After rising for three consecutive years, revenue contracted by nearly 5 percent. Both local sales and export sales fell by 7.5 percent and 3.2 percent, respectively. This was attributed to the loss in demand, particularly in the last quarter of FY20 when the Covid-19 pandemic hit the country. The spinning segment saw lower production due to plant shut down during lock down while processing and home textile segment saw subdued performance due to lower exports. While there was not much change in cost of production, thereby keeping gross margin flat at 11.7 percent, operating margin fell due to decline in other income; this was due to a significant decline in dividend income and the absence of net exchange gain. Thus, net margin again fell to below 1 percent.

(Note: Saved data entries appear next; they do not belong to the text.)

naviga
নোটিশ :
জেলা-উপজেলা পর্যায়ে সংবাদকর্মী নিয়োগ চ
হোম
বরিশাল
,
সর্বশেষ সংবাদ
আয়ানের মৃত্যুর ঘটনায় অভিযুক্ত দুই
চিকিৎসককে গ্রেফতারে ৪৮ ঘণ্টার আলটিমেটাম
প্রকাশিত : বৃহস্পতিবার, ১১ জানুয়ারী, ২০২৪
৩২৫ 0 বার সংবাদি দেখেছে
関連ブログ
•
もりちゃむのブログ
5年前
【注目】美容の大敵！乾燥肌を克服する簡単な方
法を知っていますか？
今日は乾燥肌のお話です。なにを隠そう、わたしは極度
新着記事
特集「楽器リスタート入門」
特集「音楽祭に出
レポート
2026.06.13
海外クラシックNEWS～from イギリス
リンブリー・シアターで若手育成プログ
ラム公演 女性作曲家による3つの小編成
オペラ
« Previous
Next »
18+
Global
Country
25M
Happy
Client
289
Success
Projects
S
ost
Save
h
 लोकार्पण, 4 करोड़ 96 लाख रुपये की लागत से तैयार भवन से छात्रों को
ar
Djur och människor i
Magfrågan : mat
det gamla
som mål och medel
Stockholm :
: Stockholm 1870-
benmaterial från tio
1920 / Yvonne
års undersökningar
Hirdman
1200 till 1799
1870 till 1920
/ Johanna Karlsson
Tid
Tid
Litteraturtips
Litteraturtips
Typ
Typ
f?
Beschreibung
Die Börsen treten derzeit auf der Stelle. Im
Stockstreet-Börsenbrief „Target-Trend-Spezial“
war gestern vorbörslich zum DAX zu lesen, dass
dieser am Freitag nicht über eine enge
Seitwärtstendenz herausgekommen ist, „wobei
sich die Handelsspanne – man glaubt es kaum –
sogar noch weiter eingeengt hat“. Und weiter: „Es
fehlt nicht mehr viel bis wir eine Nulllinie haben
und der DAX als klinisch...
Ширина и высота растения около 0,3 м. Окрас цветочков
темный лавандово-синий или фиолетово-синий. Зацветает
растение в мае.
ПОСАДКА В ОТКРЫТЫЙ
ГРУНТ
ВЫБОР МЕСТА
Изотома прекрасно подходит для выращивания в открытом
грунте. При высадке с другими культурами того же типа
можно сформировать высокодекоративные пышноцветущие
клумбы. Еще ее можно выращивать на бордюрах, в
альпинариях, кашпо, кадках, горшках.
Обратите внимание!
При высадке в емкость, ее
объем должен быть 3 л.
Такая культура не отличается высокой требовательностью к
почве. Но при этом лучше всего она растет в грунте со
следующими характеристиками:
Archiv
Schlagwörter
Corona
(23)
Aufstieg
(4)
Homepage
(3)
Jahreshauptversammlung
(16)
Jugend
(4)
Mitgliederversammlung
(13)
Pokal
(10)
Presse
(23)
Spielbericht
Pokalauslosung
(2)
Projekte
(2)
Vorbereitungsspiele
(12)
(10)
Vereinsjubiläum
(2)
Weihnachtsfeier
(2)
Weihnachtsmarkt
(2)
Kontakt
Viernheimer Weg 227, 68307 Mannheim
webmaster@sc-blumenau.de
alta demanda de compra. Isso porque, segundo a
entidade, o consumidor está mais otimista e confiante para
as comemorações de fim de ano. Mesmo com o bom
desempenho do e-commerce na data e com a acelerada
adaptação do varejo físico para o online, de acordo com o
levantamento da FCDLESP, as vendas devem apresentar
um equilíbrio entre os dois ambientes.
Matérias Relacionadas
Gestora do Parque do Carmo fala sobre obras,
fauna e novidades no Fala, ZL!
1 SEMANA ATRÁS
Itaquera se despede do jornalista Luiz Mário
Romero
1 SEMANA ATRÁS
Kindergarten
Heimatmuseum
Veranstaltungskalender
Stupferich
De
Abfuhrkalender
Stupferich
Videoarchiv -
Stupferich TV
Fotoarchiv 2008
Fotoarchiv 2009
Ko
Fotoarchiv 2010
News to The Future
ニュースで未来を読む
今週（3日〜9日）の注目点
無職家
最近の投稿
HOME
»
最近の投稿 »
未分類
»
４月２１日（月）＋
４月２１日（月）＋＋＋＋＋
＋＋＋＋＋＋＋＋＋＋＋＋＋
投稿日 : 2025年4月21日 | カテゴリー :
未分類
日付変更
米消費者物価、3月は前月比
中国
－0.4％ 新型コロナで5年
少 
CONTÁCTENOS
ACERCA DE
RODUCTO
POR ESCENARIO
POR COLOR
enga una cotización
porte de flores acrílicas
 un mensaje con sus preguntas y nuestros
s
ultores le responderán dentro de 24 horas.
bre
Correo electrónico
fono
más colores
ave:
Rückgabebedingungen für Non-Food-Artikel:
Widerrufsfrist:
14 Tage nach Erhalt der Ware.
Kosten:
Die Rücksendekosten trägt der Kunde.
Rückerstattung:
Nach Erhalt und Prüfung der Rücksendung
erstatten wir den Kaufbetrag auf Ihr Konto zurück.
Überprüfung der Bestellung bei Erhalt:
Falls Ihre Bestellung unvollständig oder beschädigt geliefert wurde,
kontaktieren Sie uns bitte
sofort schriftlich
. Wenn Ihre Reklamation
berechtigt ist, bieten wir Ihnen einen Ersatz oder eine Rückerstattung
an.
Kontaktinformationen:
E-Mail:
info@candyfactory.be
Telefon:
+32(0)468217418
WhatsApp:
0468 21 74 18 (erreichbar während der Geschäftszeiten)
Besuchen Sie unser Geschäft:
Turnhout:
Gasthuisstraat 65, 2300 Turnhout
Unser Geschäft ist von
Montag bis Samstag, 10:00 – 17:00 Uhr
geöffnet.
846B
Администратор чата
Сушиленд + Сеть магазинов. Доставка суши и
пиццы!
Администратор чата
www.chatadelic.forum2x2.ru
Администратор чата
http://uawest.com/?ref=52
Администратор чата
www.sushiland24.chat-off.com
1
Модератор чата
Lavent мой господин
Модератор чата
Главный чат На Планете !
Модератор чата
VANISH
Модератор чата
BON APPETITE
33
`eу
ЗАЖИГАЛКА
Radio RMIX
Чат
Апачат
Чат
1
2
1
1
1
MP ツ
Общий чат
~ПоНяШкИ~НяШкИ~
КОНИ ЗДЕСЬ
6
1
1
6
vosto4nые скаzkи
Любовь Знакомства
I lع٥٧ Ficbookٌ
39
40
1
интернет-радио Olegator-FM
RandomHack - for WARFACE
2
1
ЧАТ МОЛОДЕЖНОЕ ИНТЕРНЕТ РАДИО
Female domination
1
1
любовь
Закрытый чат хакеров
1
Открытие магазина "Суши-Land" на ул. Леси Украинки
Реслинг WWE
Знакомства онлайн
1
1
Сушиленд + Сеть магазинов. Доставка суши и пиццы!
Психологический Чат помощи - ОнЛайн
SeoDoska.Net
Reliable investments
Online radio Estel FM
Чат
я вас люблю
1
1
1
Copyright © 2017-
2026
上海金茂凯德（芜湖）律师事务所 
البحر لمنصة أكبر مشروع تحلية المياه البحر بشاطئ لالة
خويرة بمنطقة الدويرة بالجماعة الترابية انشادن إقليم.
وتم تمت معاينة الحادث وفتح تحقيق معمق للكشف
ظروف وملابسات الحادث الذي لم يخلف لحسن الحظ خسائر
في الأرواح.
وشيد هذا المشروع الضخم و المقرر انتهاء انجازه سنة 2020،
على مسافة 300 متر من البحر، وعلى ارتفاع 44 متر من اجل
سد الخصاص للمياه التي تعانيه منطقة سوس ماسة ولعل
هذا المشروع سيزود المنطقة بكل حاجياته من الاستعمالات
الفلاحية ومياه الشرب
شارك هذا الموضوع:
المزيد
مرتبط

Quarterly results and future outlook
Revenue in 1QFY21 was higher by nearly 10 percent year on year, owing to higher export volume of the home textile segment. While gross margin was flat year on year, operating margin was lower due to higher operating expenses that was offset by the lower finance expense, keeping net margin stable year on year at 2.6 percent. In the second quarter revenue was significantly higher year on year, by 35 percent. But with expenses growing simultaneously, net margin was again stable at close to 2 percent.
The third quarter also saw higher topline, by nearly 31 percent, due to a volumetric gain. Cost of production was lower year on year at 84 percent of revenue. The effect of both trickled down to the net margin that was higher year on year, at 3.9 percent. With the company present in nearly all stages of production, and at a high-capacity utilization, it has performed well during a pandemic.